Question

The formulae, for resistivity (p) and Young’s modules (Y) are, respectively,

\(p=\frac{\pi r^2R}{l}\) and Y = \(\frac{FL}{\pi^2l}\)

The relative errors, in p and Y, would then be, given, by the respective expressions.

(1) \((\frac{Δp}{p}=\frac{2Δr}{r}+\frac{ΔR}{R}+\frac{Δl}{l})\) and \((\frac{ΔY}{Y}=\frac{dF}{F}+\frac{ΔL}{L}+\frac{2Δr}{r}+\frac{Δl}{l})\)

(2) \((\frac{Δp}{p}=\frac{2Δr}{r}+\frac{ΔR}{R}-\frac{Δl}{l})\) and \((\frac{ΔY}{Y}=\frac{dF}{F}+\frac{ΔL}{L}+\frac{2Δr}{r}+\frac{Δl}{l})\)

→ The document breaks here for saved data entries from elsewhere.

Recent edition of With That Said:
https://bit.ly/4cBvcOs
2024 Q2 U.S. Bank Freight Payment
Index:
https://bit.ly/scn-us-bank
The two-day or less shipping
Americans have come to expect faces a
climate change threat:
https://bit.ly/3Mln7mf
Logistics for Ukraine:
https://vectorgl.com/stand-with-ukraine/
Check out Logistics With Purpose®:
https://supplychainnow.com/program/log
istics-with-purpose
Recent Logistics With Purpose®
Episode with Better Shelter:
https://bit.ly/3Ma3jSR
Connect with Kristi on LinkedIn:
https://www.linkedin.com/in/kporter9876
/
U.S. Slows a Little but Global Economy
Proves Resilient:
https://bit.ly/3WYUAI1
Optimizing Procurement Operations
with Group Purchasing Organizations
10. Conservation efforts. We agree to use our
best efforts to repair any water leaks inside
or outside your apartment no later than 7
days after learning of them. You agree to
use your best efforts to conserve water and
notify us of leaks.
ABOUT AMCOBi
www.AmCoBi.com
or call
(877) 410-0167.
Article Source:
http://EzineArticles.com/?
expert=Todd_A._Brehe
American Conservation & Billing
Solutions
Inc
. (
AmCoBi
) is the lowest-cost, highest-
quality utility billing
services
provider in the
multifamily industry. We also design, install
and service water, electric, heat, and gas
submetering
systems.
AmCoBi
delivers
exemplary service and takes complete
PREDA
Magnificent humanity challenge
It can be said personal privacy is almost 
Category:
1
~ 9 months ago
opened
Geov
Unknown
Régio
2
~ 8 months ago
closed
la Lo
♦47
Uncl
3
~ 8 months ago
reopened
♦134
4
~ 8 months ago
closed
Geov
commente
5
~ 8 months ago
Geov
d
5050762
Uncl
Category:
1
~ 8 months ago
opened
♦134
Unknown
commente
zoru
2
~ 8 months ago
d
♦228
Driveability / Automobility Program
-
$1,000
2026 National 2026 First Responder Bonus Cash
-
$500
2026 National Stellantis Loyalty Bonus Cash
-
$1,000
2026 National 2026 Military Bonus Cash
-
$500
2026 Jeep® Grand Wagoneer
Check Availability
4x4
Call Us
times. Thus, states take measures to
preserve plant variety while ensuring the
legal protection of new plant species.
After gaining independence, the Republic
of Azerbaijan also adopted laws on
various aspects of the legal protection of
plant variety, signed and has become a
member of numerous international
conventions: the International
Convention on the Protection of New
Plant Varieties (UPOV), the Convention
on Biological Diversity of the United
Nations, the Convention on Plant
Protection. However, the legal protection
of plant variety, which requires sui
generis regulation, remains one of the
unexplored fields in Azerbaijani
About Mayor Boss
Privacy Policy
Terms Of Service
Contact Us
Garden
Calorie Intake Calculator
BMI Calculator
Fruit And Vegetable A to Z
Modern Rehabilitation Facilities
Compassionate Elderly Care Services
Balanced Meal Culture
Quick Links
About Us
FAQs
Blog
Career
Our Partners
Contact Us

(3) \((\frac{Δp}{p}=\frac{2Δr}{r^2}+\frac{ΔR}{R}-\frac{Δl}{l})\) and \((\frac{ΔY}{Y}=\frac{ΔF}{F}+\frac{ΔL}{L}+\frac{2Δr}{r^2}+\frac{Δl}{l})\)

(4) \((\frac{Δp}{p}=\frac{2Δr}{r^2}+\frac{ΔR}{R}+\frac{Δl}{l})\) and \((\frac{ΔY}{Y}=\frac{ΔF}{F}+\frac{ΔL}{L}-\frac{2Δr}{r^2}+\frac{Δl}{l})\)

Answer 1

(1) \((\frac{Δp}{p}=\frac{2Δr}{r}+\frac{ΔR}{R}+\frac{Δl}{l})\) and \((\frac{ΔY}{Y}=\frac{dF}{F}+\frac{ΔL}{L}+\frac{2Δr}{r}+\frac{Δl}{l})\)

The relative errors, in all the products as well as the quotients, have to be all added to get the relative error in the given quantity.

Note the relative error in r² is 2(Δr/r) and NOT 2(Δr/r²). Hence, the two expressions, given only in option (1), correspond to these rules.